> **Task to complete**:
Print exactly the lines below between the line holding "ROI frameworks, CAC" and the line holding "our caring Customer", inclusive, and nothing more.

(Extracted page text data)
════════

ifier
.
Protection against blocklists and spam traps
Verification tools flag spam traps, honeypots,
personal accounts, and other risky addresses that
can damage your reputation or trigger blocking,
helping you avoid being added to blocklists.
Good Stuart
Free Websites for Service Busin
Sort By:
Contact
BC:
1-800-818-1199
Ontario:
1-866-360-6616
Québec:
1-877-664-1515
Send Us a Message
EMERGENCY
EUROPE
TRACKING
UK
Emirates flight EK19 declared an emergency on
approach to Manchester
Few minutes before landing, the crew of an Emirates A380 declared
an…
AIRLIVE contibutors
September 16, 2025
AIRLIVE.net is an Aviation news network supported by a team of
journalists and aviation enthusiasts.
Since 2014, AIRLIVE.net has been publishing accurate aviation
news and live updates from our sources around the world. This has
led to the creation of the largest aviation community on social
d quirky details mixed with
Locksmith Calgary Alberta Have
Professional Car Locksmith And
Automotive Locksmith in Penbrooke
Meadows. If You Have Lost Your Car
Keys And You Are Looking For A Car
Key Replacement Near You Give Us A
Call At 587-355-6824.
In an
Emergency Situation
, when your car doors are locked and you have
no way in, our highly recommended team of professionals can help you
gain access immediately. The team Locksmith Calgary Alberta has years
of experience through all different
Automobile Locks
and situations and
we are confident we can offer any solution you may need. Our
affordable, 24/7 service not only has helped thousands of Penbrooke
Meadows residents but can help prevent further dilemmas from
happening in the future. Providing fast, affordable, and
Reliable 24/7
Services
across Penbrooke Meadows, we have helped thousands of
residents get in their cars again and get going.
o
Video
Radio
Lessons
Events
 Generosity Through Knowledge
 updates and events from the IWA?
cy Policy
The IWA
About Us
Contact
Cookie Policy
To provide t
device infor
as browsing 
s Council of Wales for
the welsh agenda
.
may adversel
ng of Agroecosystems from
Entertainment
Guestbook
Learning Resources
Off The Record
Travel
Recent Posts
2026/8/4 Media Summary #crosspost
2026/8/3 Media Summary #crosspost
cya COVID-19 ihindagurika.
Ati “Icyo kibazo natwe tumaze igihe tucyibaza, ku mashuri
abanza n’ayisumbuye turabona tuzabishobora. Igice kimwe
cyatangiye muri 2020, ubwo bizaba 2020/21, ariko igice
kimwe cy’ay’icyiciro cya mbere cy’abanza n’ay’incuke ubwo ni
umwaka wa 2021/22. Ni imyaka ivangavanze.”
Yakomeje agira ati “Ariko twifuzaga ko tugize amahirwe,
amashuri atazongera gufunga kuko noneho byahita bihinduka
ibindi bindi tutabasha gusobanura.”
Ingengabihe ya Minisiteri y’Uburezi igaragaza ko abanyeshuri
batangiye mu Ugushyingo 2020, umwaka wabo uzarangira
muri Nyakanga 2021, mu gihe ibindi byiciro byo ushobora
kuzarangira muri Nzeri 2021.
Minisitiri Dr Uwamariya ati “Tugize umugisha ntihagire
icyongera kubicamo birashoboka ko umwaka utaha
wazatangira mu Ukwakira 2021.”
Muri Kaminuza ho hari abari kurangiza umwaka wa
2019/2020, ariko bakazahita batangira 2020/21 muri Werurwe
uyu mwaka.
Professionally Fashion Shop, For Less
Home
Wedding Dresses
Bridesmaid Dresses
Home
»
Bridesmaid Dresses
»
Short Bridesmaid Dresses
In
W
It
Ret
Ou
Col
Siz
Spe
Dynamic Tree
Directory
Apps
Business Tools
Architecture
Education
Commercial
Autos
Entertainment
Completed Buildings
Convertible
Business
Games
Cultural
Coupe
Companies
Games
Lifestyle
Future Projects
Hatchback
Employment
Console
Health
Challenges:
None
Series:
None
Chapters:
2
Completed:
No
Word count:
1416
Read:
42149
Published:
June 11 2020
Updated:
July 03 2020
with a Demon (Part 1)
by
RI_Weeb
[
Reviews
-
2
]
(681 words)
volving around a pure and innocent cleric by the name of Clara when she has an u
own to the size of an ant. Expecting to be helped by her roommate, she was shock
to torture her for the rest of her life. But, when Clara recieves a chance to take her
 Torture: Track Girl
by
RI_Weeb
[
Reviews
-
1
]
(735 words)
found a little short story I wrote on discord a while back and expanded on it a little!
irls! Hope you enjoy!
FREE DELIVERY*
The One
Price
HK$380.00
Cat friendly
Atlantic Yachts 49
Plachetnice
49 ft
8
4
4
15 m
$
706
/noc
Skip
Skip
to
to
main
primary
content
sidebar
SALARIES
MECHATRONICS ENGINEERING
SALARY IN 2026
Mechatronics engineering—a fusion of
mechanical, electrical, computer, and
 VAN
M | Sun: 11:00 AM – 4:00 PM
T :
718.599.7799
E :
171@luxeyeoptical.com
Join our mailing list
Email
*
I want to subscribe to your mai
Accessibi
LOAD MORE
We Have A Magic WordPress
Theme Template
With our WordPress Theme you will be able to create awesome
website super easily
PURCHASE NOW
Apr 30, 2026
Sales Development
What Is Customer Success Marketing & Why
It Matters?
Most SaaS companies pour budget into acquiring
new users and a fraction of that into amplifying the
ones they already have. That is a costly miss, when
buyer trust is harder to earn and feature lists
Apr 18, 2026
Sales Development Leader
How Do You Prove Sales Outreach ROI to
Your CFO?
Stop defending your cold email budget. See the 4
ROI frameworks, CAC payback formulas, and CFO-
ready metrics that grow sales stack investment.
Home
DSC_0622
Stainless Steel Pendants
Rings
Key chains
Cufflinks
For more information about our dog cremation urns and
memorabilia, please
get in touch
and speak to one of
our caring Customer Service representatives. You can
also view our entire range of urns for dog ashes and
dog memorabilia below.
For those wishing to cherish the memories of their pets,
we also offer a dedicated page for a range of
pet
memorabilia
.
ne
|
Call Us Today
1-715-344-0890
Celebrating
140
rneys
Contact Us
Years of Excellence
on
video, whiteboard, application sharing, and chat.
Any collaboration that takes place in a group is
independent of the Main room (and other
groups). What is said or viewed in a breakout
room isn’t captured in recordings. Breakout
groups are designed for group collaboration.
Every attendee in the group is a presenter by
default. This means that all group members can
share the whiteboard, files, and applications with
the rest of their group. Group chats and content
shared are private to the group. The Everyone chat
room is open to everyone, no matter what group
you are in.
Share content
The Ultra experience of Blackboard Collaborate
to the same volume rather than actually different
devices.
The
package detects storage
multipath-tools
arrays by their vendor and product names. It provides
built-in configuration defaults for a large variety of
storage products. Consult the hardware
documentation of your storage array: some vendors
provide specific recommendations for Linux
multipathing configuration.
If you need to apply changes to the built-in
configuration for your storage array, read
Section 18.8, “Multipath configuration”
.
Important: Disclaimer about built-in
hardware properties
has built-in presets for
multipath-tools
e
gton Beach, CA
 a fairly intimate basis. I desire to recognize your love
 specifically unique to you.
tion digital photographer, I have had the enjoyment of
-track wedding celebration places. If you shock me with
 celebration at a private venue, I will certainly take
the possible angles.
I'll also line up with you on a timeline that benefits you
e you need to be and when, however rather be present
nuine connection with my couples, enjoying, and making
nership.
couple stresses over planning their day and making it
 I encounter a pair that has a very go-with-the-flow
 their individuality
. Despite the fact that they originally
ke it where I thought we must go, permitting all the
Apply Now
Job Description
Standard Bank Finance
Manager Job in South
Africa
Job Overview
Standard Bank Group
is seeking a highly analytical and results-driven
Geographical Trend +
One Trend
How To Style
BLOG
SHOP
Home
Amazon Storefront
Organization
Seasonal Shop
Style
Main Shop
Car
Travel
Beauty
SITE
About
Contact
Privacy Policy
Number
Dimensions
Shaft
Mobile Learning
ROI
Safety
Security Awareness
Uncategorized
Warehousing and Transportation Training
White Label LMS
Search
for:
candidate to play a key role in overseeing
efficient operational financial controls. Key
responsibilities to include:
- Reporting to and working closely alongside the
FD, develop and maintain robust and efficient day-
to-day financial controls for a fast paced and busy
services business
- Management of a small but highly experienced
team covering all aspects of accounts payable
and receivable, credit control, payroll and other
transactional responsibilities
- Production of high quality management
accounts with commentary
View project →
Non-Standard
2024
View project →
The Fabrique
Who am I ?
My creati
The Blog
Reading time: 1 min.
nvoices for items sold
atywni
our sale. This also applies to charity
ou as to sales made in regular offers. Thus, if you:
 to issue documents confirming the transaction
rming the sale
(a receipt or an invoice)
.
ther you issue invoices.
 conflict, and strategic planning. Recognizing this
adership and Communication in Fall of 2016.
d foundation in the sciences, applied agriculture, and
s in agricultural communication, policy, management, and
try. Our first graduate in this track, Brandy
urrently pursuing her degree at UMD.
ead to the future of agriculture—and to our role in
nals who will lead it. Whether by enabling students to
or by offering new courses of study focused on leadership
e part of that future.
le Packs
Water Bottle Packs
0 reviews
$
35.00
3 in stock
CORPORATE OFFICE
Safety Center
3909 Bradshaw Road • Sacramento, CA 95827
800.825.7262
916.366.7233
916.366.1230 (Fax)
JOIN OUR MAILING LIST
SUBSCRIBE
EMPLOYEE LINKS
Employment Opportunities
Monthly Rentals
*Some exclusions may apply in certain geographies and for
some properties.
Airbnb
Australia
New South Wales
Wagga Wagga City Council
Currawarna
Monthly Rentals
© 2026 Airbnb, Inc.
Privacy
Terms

════════

> **Task output**:
ROI frameworks, CAC payback formulas, and CFO-
ready metrics that grow sales stack investment.
Home
DSC_0622
Stainless Steel Pendants
Rings
Key chains
Cufflinks
For more information about our dog cremation urns and
memorabilia, please
get in touch
and speak to one of
our caring Customer Service representatives. You can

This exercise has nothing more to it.